### What this task involves
Reproduce every record exactly as it appears, but not the pictures.

Entries taken from a collection
★ ★ ★ ★
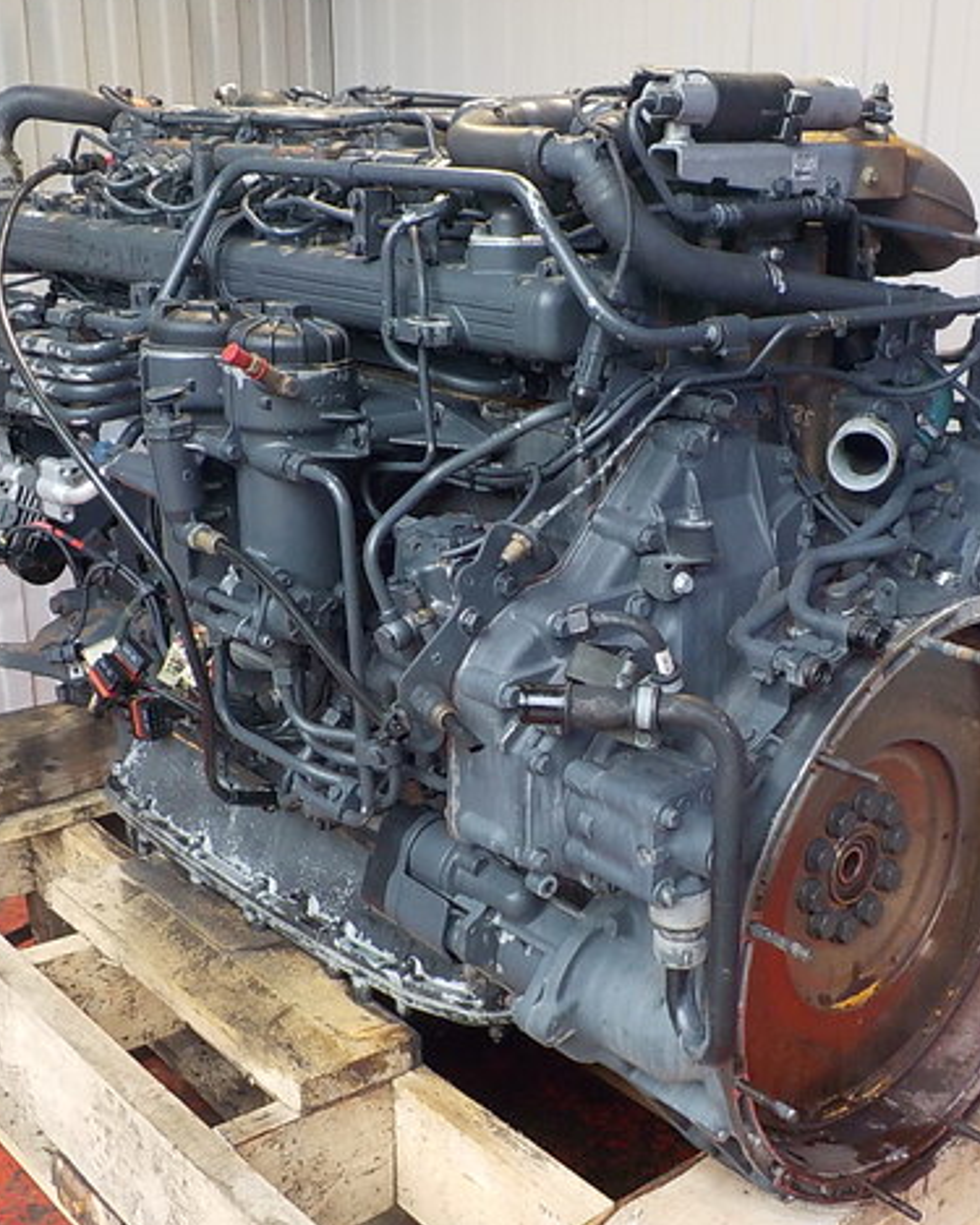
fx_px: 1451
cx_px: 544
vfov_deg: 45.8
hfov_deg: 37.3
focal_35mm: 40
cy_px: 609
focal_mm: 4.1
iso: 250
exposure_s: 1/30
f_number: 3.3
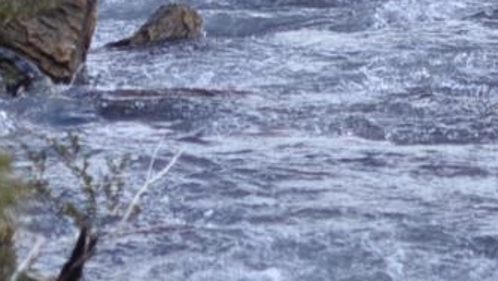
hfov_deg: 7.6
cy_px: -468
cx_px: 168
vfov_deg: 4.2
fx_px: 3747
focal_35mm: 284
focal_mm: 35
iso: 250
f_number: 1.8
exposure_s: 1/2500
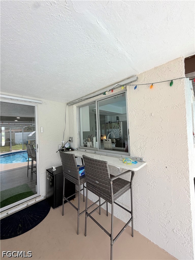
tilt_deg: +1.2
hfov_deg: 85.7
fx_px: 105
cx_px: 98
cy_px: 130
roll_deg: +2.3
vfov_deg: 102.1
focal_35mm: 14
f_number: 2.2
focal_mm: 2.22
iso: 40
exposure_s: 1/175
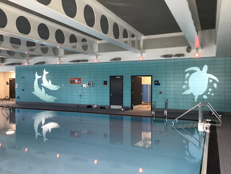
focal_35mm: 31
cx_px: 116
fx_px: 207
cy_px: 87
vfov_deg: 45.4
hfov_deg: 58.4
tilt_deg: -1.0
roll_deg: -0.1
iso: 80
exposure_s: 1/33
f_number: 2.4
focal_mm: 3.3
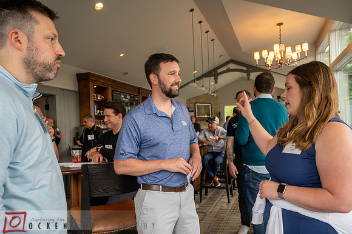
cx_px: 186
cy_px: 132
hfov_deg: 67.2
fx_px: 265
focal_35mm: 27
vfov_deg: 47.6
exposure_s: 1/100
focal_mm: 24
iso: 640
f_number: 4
★ ★ ★ ★
### Output of the task
fx_px: 1451
cx_px: 544
vfov_deg: 45.8
hfov_deg: 37.3
focal_35mm: 40
cy_px: 609
focal_mm: 4.1
iso: 250
exposure_s: 1/30
f_number: 3.3
hfov_deg: 7.6
cy_px: -468
cx_px: 168
vfov_deg: 4.2
fx_px: 3747
focal_35mm: 284
focal_mm: 35
iso: 250
f_number: 1.8
exposure_s: 1/2500
tilt_deg: +1.2
hfov_deg: 85.7
fx_px: 105
cx_px: 98
cy_px: 130
roll_deg: +2.3
vfov_deg: 102.1
focal_35mm: 14
f_number: 2.2
focal_mm: 2.22
iso: 40
exposure_s: 1/175
focal_35mm: 31
cx_px: 116
fx_px: 207
cy_px: 87
vfov_deg: 45.4
hfov_deg: 58.4
tilt_deg: -1.0
roll_deg: -0.1
iso: 80
exposure_s: 1/33
f_number: 2.4
focal_mm: 3.3
cx_px: 186
cy_px: 132
hfov_deg: 67.2
fx_px: 265
focal_35mm: 27
vfov_deg: 47.6
exposure_s: 1/100
focal_mm: 24
iso: 640
f_number: 4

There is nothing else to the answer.